WHAT YOU ARE ASKED TO DO: Which lines of the data hold the word "build"? Copy all of them.

RECORDS SUPPLIED:
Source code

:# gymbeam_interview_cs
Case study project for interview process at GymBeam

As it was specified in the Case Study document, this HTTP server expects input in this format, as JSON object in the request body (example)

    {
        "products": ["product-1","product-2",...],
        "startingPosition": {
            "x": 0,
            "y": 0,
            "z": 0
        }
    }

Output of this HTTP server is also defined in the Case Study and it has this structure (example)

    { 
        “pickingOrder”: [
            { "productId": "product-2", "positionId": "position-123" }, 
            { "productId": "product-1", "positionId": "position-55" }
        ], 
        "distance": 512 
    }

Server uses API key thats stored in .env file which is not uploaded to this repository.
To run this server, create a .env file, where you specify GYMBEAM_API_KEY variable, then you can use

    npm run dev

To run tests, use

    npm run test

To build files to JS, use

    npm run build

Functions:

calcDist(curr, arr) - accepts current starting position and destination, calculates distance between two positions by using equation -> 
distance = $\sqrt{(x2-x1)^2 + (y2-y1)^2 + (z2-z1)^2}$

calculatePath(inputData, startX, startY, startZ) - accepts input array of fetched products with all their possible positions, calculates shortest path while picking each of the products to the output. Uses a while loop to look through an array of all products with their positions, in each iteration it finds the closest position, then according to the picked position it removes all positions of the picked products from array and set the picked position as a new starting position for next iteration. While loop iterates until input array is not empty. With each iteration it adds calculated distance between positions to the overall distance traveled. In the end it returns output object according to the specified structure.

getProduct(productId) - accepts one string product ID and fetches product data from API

PROBLEM SOLUTION:
To build files to JS, use
    npm run build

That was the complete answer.